Lindbeck and Snower assume that unions act mainly on behalf of their employed members, taking little if any account of the interests of the unemployed. In the authors' model, unions exercise power because they can manipulate the labour turnover costs borne by a firm. These costs can take a variety of forms. First, there are the costs of hiring, training, and firing employees. Second, union members may cooperate among themselves but not with non-union members, raising the productivity of union members above that of non-members, and they may even harass non- members. Third, a higher labour force turnover will reduce incentives when current work effort is rewarded wholly or partly in the future.

Because the firm incurs such costs from labour force turnover, incumbent employees have a greater chance of keeping their jobs than the unemployed have of acquiring them. Thus the existence of labour turnover costs gives union members the market power to raise their wages above the level at which non-members would be willing to work, without giving the employer sufficient incentive to replace union members with non-members. In other words, the union members are 'insiders', who have inherent advantages over the unprivileged and frequently unemployed 'outsiders'.
Lindbeck and Snower then consider the behaviour of the economy as a whole. Labour market decisions are made in two stages. First, the wage level is set, in the absence of full information concerning the current state of labour demand. Then, given this wage level, and when more information is available, firms determine employment levels. Unions attempt to maximize the utility of their incumbent members; this depends both on the level of wages negotiated and on the probability of being retained by the firm in the face of shocks to the economy and to the demand for labour. This probability in turn depends on the size of the incumbent labour force and on the wage level.

Suppose a recession occurs, due for example to an external shock such as an oil price rise. Wages will be held at the negotiated level and employment will fall. It is quite likely that the long-run employment prospects of the economy will not be bleak as those in the short run, so although the incumbent workforce will shrink, the remaining insiders will be more confident of being retained than before the shock, the authors argue. They will realize that they can now raise their wages without reducing their job security: higher wages are negotiated, discouraging firms from employing as many workers as they might otherwise have done.

Thus, even if the short-run fall in employment is reversed in the future, employment will be lower than before the shock. Unions have succeeded in negotiating higher wages in the meantime, and fewer workers are hired. Because of this, the authors argue that unfavourable swings in employment tend to persist, through the influence of trade unions on real wages. The more bargaining power unions have, the greater the wage increases insiders will be able to achieve in a slump, accentuating this 'persistence effect'.

In addition, Lindbeck and Snower suggest that cyclical macroeconomic fluctuations may be translated into permanent upward movements in real wages and unemployment. Since laid-off workers often lose influence over wage determination faster than newly hired workers gain such influence, an employment slump may reduce the insider workforce by more than an employment boom of equal magnitude would increase it. Consequently, adverse employment swings lead to wage increases of greater size than the wage reductions generated by favourable employment swings.
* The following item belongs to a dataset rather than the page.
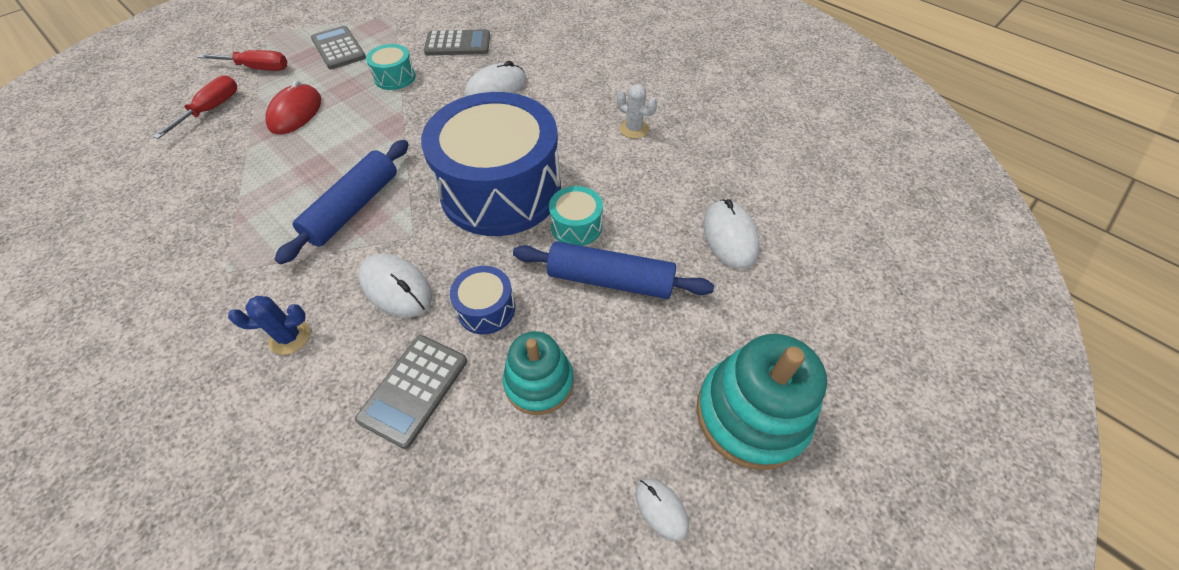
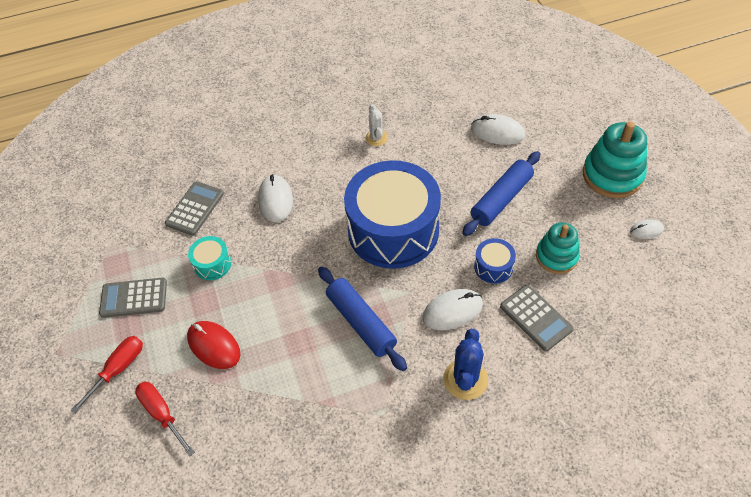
camera: 60 degrees left, 0 degrees up
(290, 337) = (465, 379): blue cactus -> blue cactus, size x1.57
(576, 226) = (449, 200): turquoise drum -> none
(634, 129) = (376, 138): white cactus -> white cactus turned 75 degrees counterclockwise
In the long run, the authors conclude, real wages drift upwards and as a result the level of employment falls.

Lindbeck and Snower infer that union power over wages may therefore hinder an economy recovering from a recession, and that the greater the bargaining strength of unions and the higher the costs of labour turnover, the bleaker an economy's recovery prospects will be. In this light, according to the authors, the more widespread influence of unions in Europe than in the United States may help explain why European economies have found it more difficult to emerge from the recession of the early 1980s than the US economy. The same may also be said of sectors within economies. For example, unions are relatively influential in the US steel and car industries, where employment has suffered comparatively badly. But the unemployment persistence effect also works in reverse, the authors note. Union wage setting tends to perpetuate favourable variations in employment, so that union power will be less harmful in a boom than in a recession.